Since the launch of the Government’s Homes for Ukraine scheme two weeks ago, over 200,000 people have registered their interest to open their homes to refugees from Ukraine seeking urgent safety in the UK. This overwhelming outpouring of public generosity is truly incredible and shows what a welcoming and compassionate nation we can be.
That hosting can play an important role in providing safety and stability to people escaping war, conflict and persecution is no surprise to those familiar with the NACCOM network. For many years, our members across the UK have been operating hosting schemes that enable people within the asylum and immigration system to move on from homelessness and destitution and rebuild their lives.
Whilst there was undoubtedly an acute need to implement an emergency pathway for Ukrainians wishing to seek refuge in UK, the hasty roll-out of the scheme has resulted in concerns and confusion around how Homes for Ukraine will work in practice. NACCOM, alongside other leading refugee and anti-exploitation charities, has warned that the scheme in its present form is potentially dangerous for refugees who have fled Ukraine, putting them at risk of trafficking and exploitation.

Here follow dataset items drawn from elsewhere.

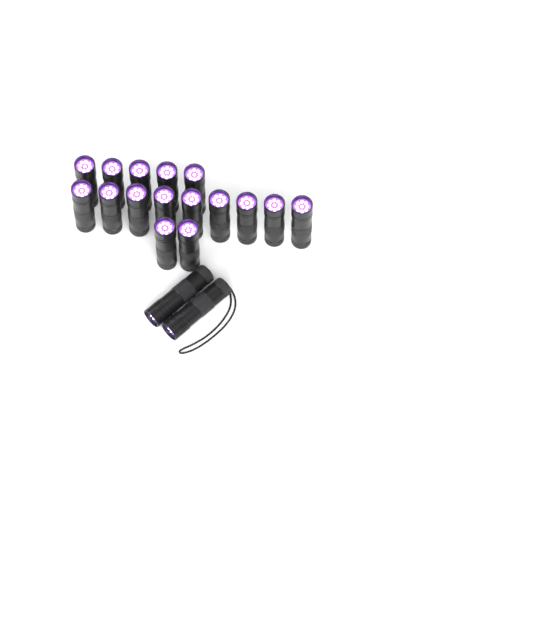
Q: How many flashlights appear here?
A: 18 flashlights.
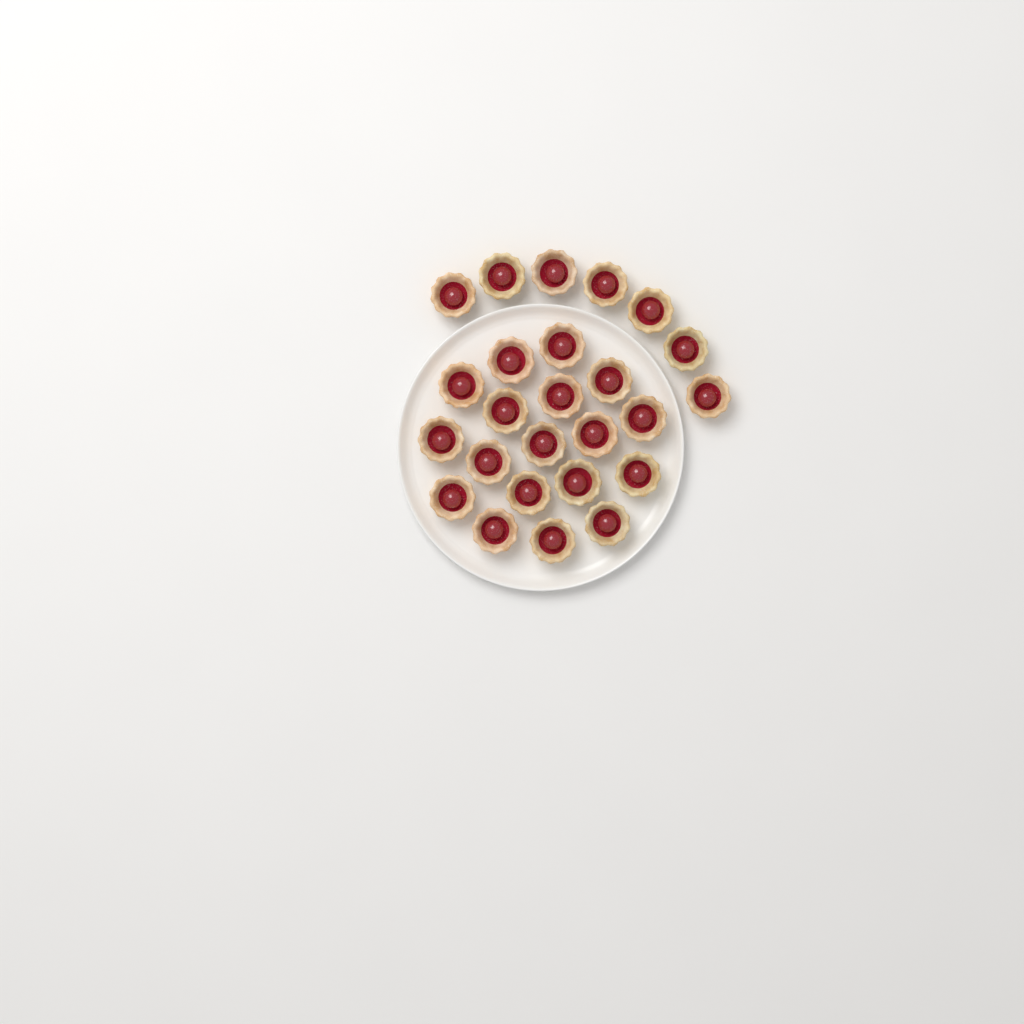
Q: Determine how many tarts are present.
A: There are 25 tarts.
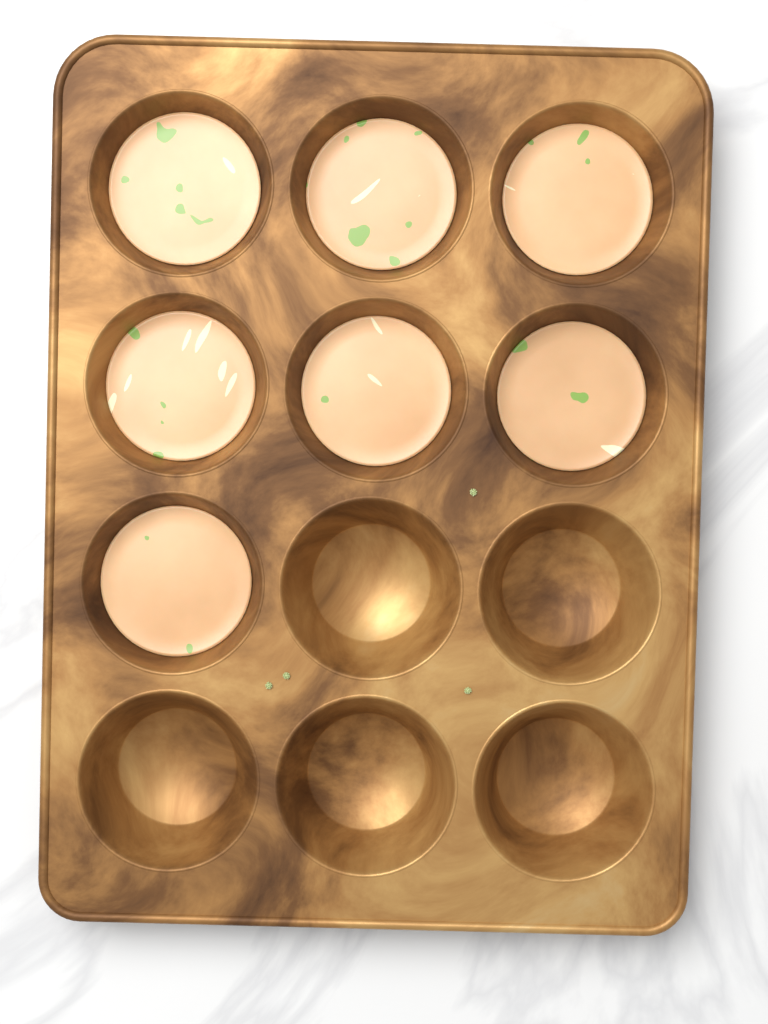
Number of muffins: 7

The experience of our members tells us that hosting works best when the right time, support and consideration has been given to facilitating a positive and safe hosting placement. With the proper vetting and matching of hosts and guests, property checks, training to ensure a trauma-informed response and ongoing support within an appropriate community setting, hosting can provide a key pathway to safety for refugees.
It is also vital for the effective roll-out of Homes for Ukraine – and any future refugee protection scheme that needs to be deployed at pace – that hosting is understood to be a unique and distinct type of accommodation provision that will work best within a structured, holistic refugee resettlement pathway, which must be underpinned by a fair and just asylum system.